Salah Abdeslam est toujours en fuite
Salah Abdeslam est toujours en fuite © MaxPPP

Un mois après les attentats de Paris qui ont fait 130 morts, l'enquête a très vite progressé, grâce à une énorme mobilisation des services de police et de la justice. Mais il reste quelques énigmes, comme la localisation de l'un des dix terroristes du commando, qui semble s'être volatilisé.

Certains le croient en Syrie, mais les autorités françaises disent n'avoir aucun élément qui le confirme.Ce qu'est devenu Salah Abdeslam reste pour l'instant un mystère. On sait qu'il a loué des planques et les voitures du commando, qu'il aurait acheté du matériel pour fabriquer les gilets explosifs, puis convoyé les trois terroristes du Stade de France, avant d'abandonner sa propre ceinture et d'appeler à l'aide des amis belges, dont quatre ont été inculpés à Bruxelles. Depuis, plus rien.

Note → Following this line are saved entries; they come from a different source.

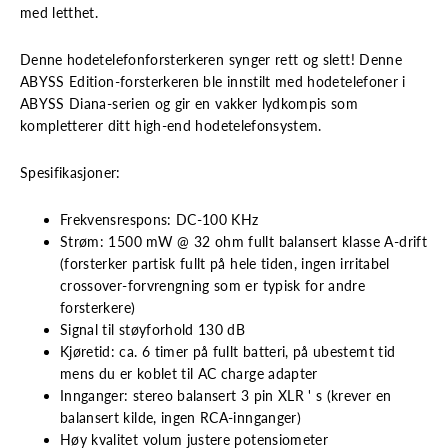
med letthet.
Denne hodetelefonforsterkeren synger rett og slett! Denne
ABYSS Edition-forsterkeren ble innstilt med hodetelefoner i
ABYSS Diana-serien og gir en vakker lydkompis som
kompletterer ditt high-end hodetelefonsystem.
Spesifikasjoner:
Frekvensrespons: DC-100 KHz
Strøm: 1500 mW @ 32 ohm fullt balansert klasse A-drift
(forsterker partisk fullt på hele tiden, ingen irritabel
crossover-forvrengning som er typisk for andre
forsterkere)
Signal til støyforhold 130 dB
Kjøretid: ca. 6 timer på fullt batteri, på ubestemt tid
mens du er koblet til AC charge adapter
Innganger: stereo balansert 3 pin XLR ' s (krever en
balansert kilde, ingen RCA-innganger)
Høy kvalitet volum justere potensiometer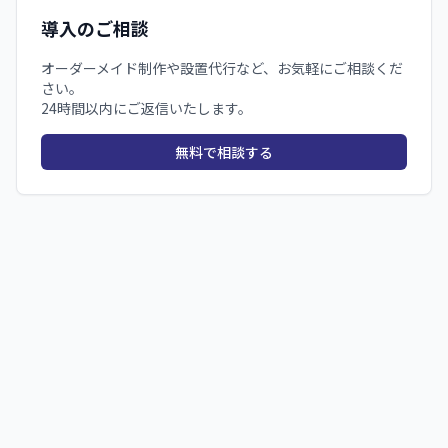
導入のご相談
オーダーメイド制作や設置代行など、お気軽にご相談くだ
さい。
24時間以内にご返信いたします。
無料で相談する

Sur les traces des djihadistes

Sur les neuf autres terroristes présents le 13 novembre, tous morts, trois restent à identifier, trois venaient de Belgique et les trois assaillants du Bataclan étaient Français, originaires de la région parisienne et d'Alsace. La plupart ont séjourné en Syrie. Comment sont-ils revenus alors que certains étaient recherchés ? C'est une autre énigme, même s'ils ont pu bénéficier de faux papiers fabriqués par le groupe État islamique.

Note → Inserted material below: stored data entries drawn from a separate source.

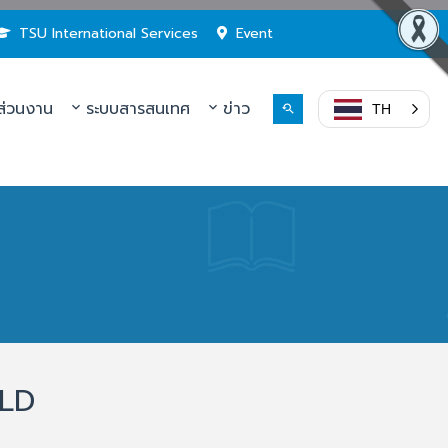
TSU International Services
Event
่วนงาน
ระบบสารสนเทศ
ข่าว
TH
RLD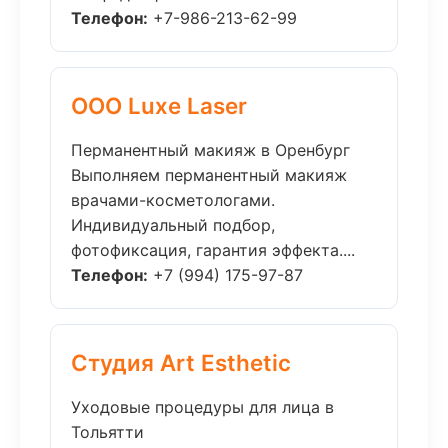
Телефон:
+7-986-213-62-99
ООО Luxe Laser
Перманентный макияж в Оренбург
Выполняем перманентный макияж
врачами-косметологами.
Индивидуальный подбор,
фотофиксация, гарантия эффекта....
Телефон:
+7 (994) 175-97-87
Студия Art Esthetic
Уходовые процедуры для лица в
Тольятти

En France, deux personnes ont été poursuivies et incarcérées, deux hommes qui ont permis à deux des terroristes de se replier à Saint-Denis.

Le plus difficile sera de déterminer quels sont les commanditaires en Syrie. Le djihadiste belge Abdelhamid Abaaoud est mort à Saint-Denis, lors de l'opération du Raid dans l'appartement où il s'était retranché. Sur une vidéo de revendication, on entend les voix de deux Français non moins connus des services : les frères Clain, proches notamment de Mohamed Merah.

L'assistance aux victimes encore incomplète

Ces dernières comme leurs familles peuvent être indemnisées par le Fonds de garantie des victimes des actes de terrorisme. Deux associations reconnues sont aussi mandatées pour les aider dans leurs démarches...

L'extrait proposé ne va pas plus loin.